Want a lasting brand? Think in generations, not quarters.

Steve Jobs is commonly quoted as saying: “If your customer buys it once, you made a sale. If they come back, you built trust. If they tell others, you built a brand.”

 

That’s the difference between a transaction and something that lasts. Real brands don’t just win customers. They earn repeat business, loyalty, and word of mouth that compounds over time.

One of the clearest modern examples is Toy Story. The franchise has remained culturally relevant for more than 30 years, from the original film in 1995 to Toy Story 5 in 2026, now a global hit that spans kids, parents, and even grandparents.

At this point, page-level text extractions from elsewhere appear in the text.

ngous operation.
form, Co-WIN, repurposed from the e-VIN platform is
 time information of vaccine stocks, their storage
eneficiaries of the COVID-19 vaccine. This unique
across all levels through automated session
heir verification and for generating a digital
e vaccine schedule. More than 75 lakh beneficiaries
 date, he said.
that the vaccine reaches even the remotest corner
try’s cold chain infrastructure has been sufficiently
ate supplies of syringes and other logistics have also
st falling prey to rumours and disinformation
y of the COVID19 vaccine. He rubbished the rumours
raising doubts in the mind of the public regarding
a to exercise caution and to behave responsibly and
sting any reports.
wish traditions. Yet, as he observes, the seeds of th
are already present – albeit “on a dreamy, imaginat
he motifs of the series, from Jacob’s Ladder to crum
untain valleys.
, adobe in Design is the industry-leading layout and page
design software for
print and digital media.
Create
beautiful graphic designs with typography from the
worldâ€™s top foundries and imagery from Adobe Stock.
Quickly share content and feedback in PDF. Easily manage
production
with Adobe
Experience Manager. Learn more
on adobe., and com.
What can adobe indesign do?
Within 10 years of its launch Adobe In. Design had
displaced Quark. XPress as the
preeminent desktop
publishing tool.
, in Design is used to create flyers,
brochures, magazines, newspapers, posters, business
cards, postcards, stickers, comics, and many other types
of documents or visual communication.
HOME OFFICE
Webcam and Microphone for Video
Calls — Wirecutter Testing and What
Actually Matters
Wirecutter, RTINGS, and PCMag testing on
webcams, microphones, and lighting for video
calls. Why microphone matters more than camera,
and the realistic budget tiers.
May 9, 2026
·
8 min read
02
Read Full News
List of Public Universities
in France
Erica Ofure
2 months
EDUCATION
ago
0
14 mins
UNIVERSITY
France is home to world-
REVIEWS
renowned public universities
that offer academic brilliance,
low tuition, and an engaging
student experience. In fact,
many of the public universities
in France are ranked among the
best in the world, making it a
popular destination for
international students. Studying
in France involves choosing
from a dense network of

But this isn’t just a Hollywood problem. The same question applies to brands like Adidas, Gap, LEGO, Toyota, and the NFL. Longevity requires more than recognition. It requires continuous relevance across shifting generations.

 

To understand how that works, I spoke with Matthew Luhn, one of the original Pixar animators on Toy Story and a longtime storyteller for Pixar films including Monsters, Inc.Finding NemoCarsUp, and Ratatouille. Today, he advises Fortune 500 companies on how to build stories and brands that connect across generations.

According to Luhn, there are three core strategies:

1. Don’t take your audience for granted.

“The biggest mistake companies make is assuming loyalty is permanent,” Luhn explained. “They stop prioritizing quality and expect customers to keep coming back anyway.”

 

He points to cautionary examples like the Marvel Cinematic Universe, which dominated in the 2010s by appealing across age groups but later lost momentum as output increased and consistency slipped.

By contrast, companies like Apple have sustained multigenerational appeal by relentlessly focusing on product quality and user experience — rather than relying on past success to carry future growth.

2. Use universal emotional themes.

Great storytelling works because it taps into shared human experiences.

 

“Pixar films succeed across generations because they focus on universal emotions—belonging, fear of loss, purpose,” Luhn shared. “Those don’t change with age.”

He notes that brands like Coca-Cola have done the same in marketing campaigns like Share a Coke and seasonal holiday ads, which emphasize connection, family, and generosity — emotions that resonate across demographics.

3. Layer in cultural relevance

Timeless brands also stay current.

 

“In Toy Story, the toys evolve with culture,” Luhn said. “What resonated in the 1990s — like Barbie and Mr. Potato Head — looks different from what resonates today, like smartphones and digital devices.”

LEGO is another example. After nearly collapsing in the early 2000s, it reinvented itself by licensing culturally relevant franchises like Star WarsHarry Potter, and The Simpsons, turning itself into a cross-generational platform rather than just a toy company.

The bottom line

The brands that last don’t rely on nostalgia. They evolve without losing their identity.

Whether it’s Toy Story, LEGO, or Apple, the formula is consistent: respect your audience, tap into universal emotion, and stay culturally relevant.

That’s how you build something that doesn’t just sell once but lasts for generations.